The study, carried out by Audirep for the Caisse d'Épargne and e-Enfance association found that 63 percent of children between 8 and 18 years of age included in the poll* were already subscribers to various social media platforms such as Snapchat, Youtube and Instagram.
20 percent said they had been exposed to cyber harassment, 51 percent of them young girls of 13 years-old on average.
When broken down into the reasons behind the bullying, 45 percent said it was due to jealousy or vengeance, 38 percent said it was over differences relating to behaviour or personal taste, while 36 percent said it was with regards to physical appearance or style.
The survey found that the average age for children to receive mobile phones was 10, and two out of five children in primary school said they played video games online.
Parents unaware of risks
75 percent of parents who accompanied their children for the poll said they thought their children were at risk but were not sure, while 83 percent said they had no idea what content their children were looking at online.
Eight out of ten parents admitted they needed more support to understand and deal with the risks of online harassment and approved of putting in place psychological help for victims. Only 34 percent admitted they were aware of the risks.
One out of three children said they had been shocked by content they came across online, according to the poll.
Meanwhile, France's education minister last month urged teachers to be vigilant after a bizarre cyber-harassment campaign erupted among school students targeting those born in 2010.
The viral hashtag #anti2010 has alarmed parents because it involves 10- and 11-year-olds in sixth grade -- which marks the all-important entry into secondary school.

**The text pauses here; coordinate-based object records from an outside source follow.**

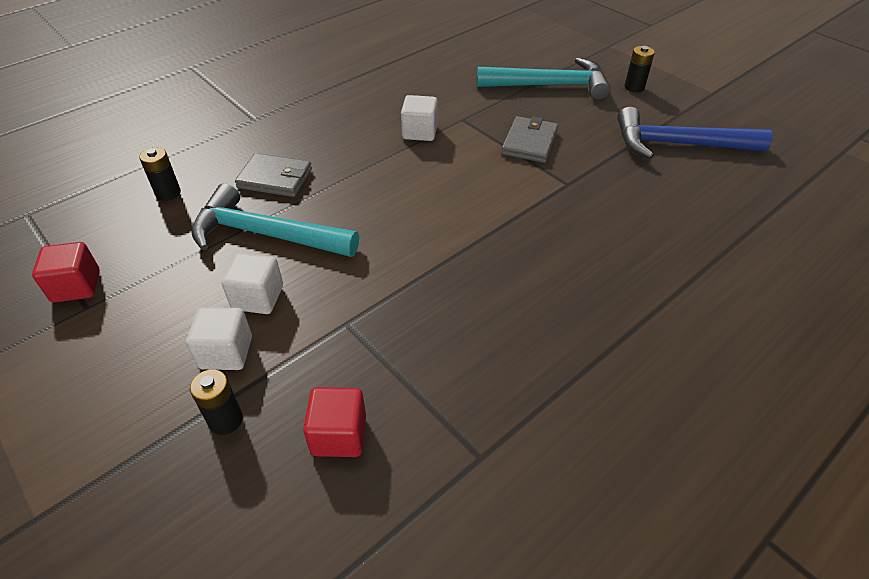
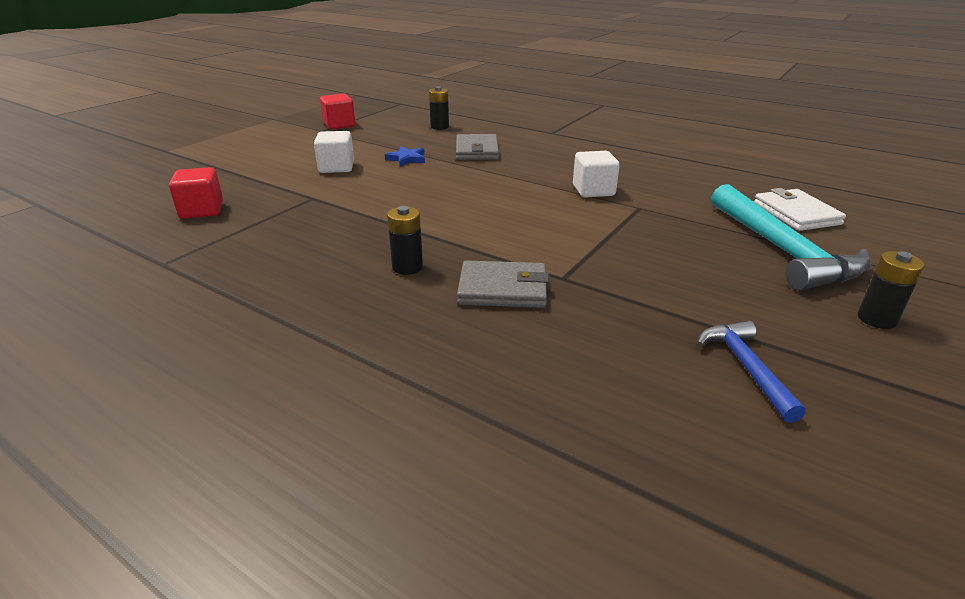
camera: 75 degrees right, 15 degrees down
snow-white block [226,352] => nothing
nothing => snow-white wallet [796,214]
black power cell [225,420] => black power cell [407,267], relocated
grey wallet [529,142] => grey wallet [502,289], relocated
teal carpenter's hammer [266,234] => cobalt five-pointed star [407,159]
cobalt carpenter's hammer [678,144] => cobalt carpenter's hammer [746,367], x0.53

The origins of the insults and online threats are unclear, but appear to have emerged on the TikTok video sharing platform that is hugely popular with young people, possibly in response to video games.
"Even if a large number of children do not use the platforms, for those who spend time there it is obvious that their mental and psychological health is in real danger," the main federation of school parents, (FCPE) said.
*The Audirep poll was conducted with 1 204 parent/child couples, between 15 April and 2 May 2021.